## Task directions
Transcribe all the lines below exactly. Omit the pictures.

(Records from a collection)
==========
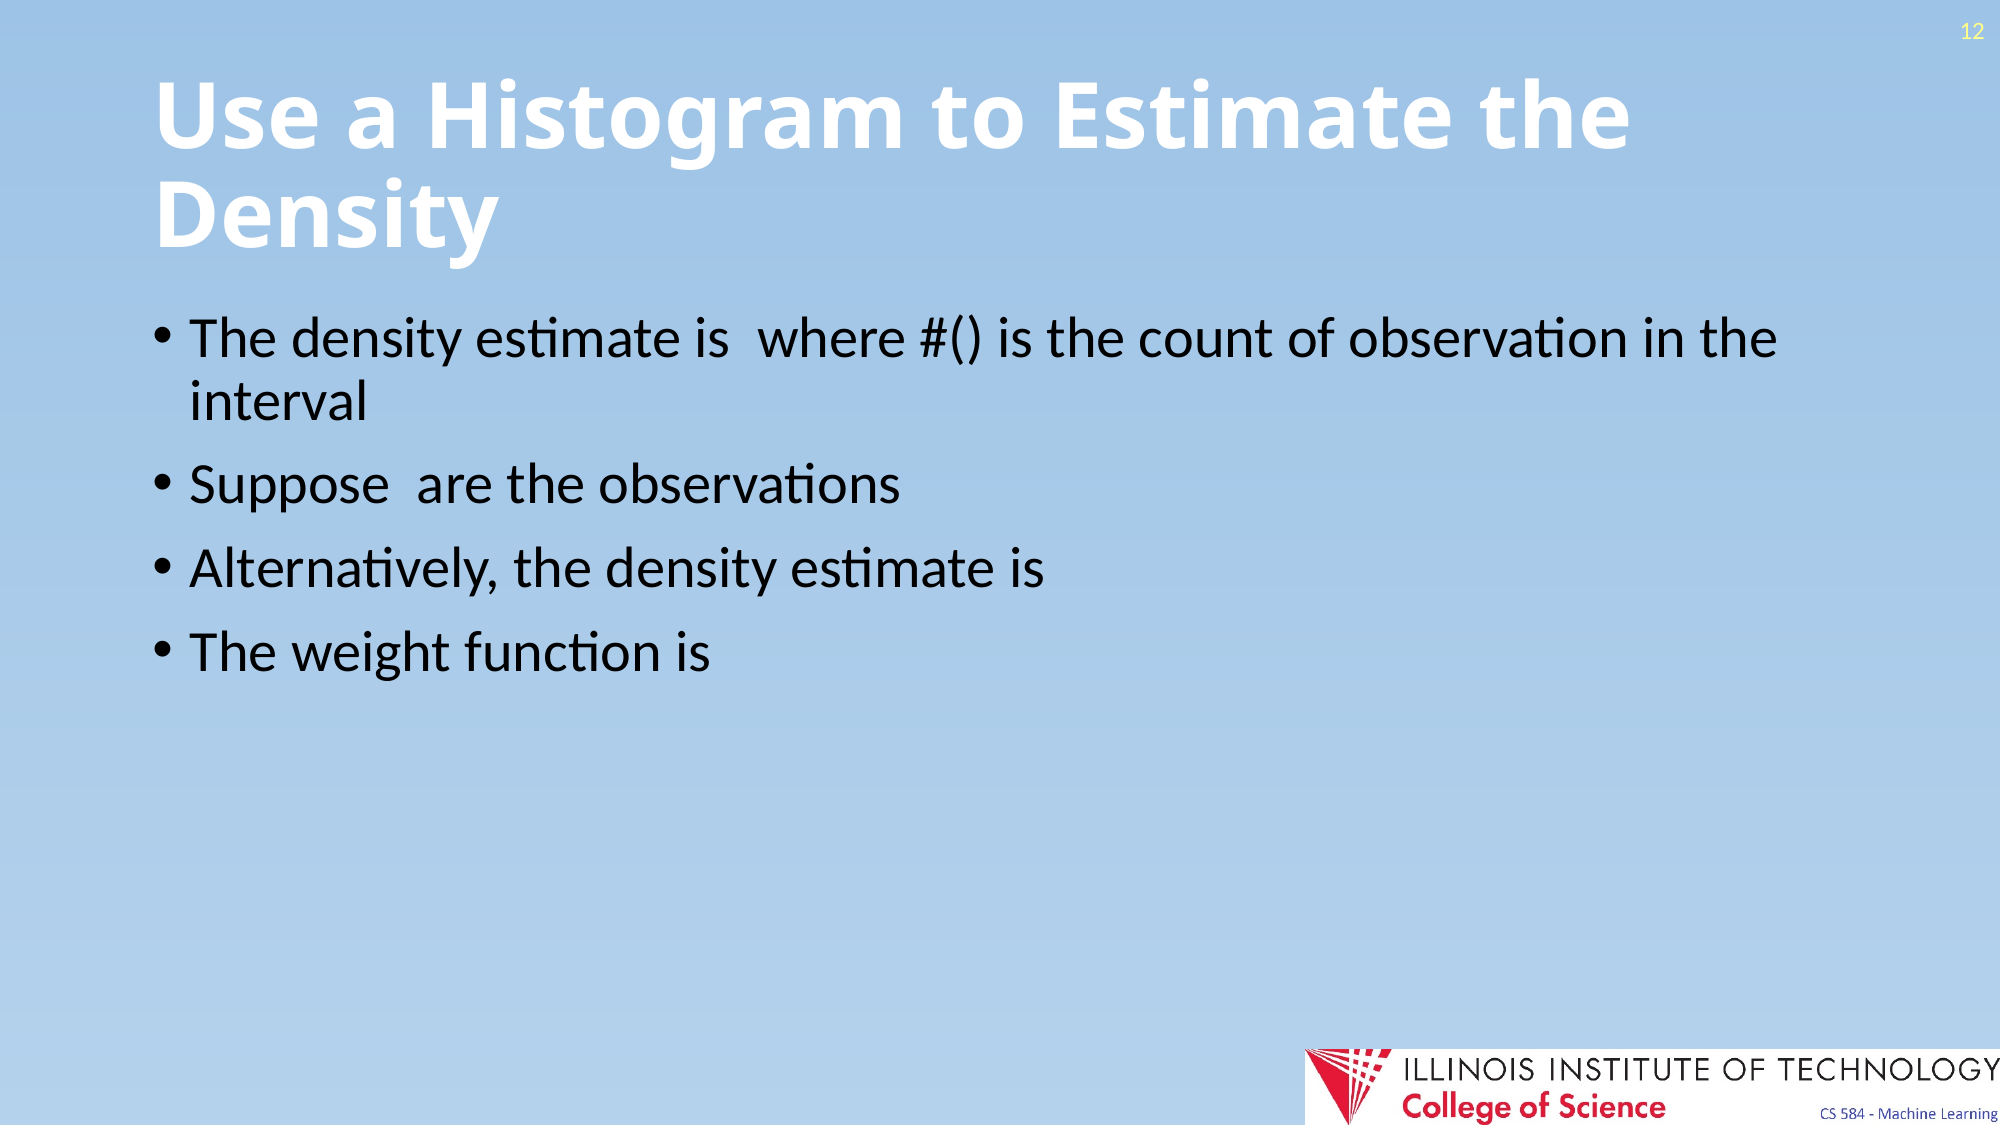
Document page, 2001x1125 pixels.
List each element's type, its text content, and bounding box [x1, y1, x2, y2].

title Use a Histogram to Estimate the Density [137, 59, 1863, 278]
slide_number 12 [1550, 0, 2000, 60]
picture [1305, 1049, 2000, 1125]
==========
## Finished exercise
Document page, 2001x1125 pixels.
List each element's type, its text content, and bounding box [x1, y1, x2, y2].

title Use a Histogram to Estimate the Density [137, 59, 1863, 278]
slide_number 12 [1550, 0, 2000, 60]
picture [1305, 1049, 2000, 1125]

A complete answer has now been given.